Coming into this coffee shop was the product of sheer luck. She was traveling for her internship, and had an opening in her schedule on her last day in town. After randomly Googling coffee shops in the area, she had ended up here. She couldn’t believe her good fortune.
This town was the exact kind of place she wanted to be in. Far from home, first and foremost. But small. Quaint. It had character and charm, and now, the best oat milk latte she had ever tasted. Maybe it was time to reconsider where she was deciding to spend her college years.
She spotted him the moment she walked in. Though he wasn’t exactly her type, something about his eyes intrigued her. Slight wrinkle lines around his chin led her to conclude that he laughed a lot. Cute.
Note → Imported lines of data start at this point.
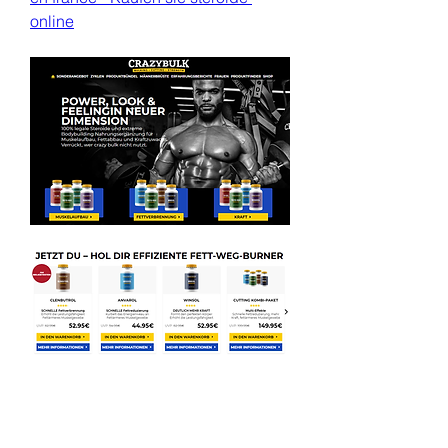
online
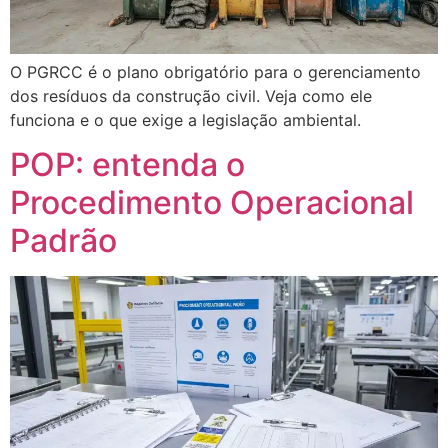
O PGRCC é o plano obrigatório para o gerenciamento
dos resíduos da construção civil. Veja como ele
funciona e o que exige a legislação ambiental.
POP: entenda o
Procedimento Operacional
Padrão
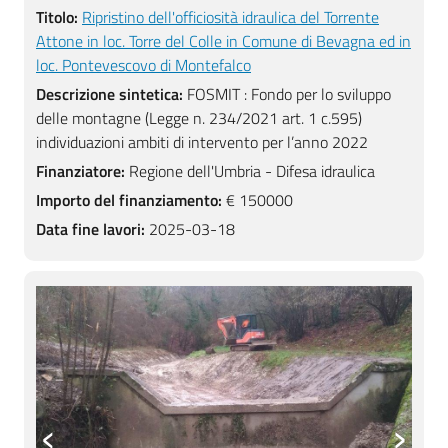
Titolo:
Ripristino dell'officiosità idraulica del Torrente
Attone in loc. Torre del Colle in Comune di Bevagna ed in
loc. Pontevescovo di Montefalco
Descrizione sintetica:
FOSMIT : Fondo per lo sviluppo
delle montagne (Legge n. 234/2021 art. 1 c.595)
individuazioni ambiti di intervento per l’anno 2022
Finanziatore:
Regione dell'Umbria - Difesa idraulica
Importo del finanziamento:
€ 150000
Data fine lavori:
2025-03-18
‹
›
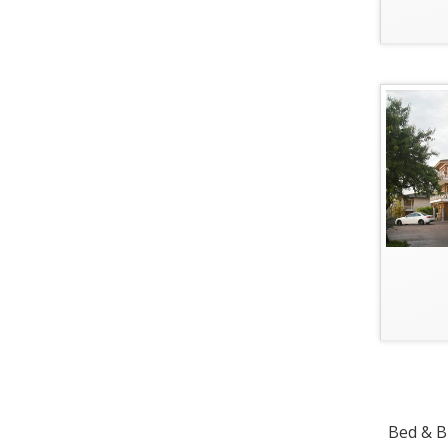
Bed & Br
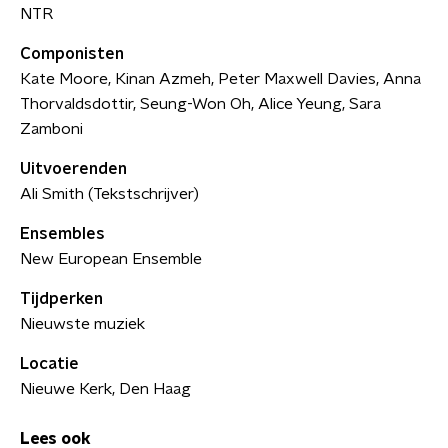
NTR
Componisten
Kate Moore, Kinan Azmeh, Peter Maxwell Davies, Anna
Thorvaldsdottir, Seung-Won Oh, Alice Yeung, Sara
Zamboni
Uitvoerenden
Ali Smith (Tekstschrijver)
Ensembles
New European Ensemble
Tijdperken
Nieuwste muziek
Locatie
Nieuwe Kerk, Den Haag
Lees ook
She tried to peer into his coffee cup, but it seemed to be empty. You can tell a lot about a person based on their coffee order, she remembered her father telling her. She would have to learn another way.
Boys had never been high on her priority list. She had been in relationships before, but all had been fleeting. Her friends wanted boyfriends and she was expected to feel the same. After high school, the pressure to conform was off. She had been alone ever since.
After stealing countless glances over her mug, desperately attempting to read his personality, she decided that the only option would be to walk up and speak to him. She began to rise from her chair, hands trembling as she placed her eggshell blue mug down on the rickety glass table.
Seeing her stand, he began to panic. So she hadn’t noticed him, after all. She had finished her coffee and was going to leave the shop, disappearing into the world outside, never to be seen again. The thought was too much to bear. He stood up, too.
She saw him stand, and momentarily pressed pause on her act of bravery. Was he leaving? Going to the bathroom? Getting a refill on his coffee? Maybe now she would be able to see what kind he was drinking.
He walked forward with purpose. Hoping beyond hope that he looked confident and manly, he willed himself to keep putting one foot in front of the other until…
He was standing over her, taller than she expected, and his neatly ironed khaki pants showed off what seemed like miles of slender legs. She looked upward, eyes wide.
“I know you just had some, but would you like to get coffee?”
“I was just about to ask you the same thing.”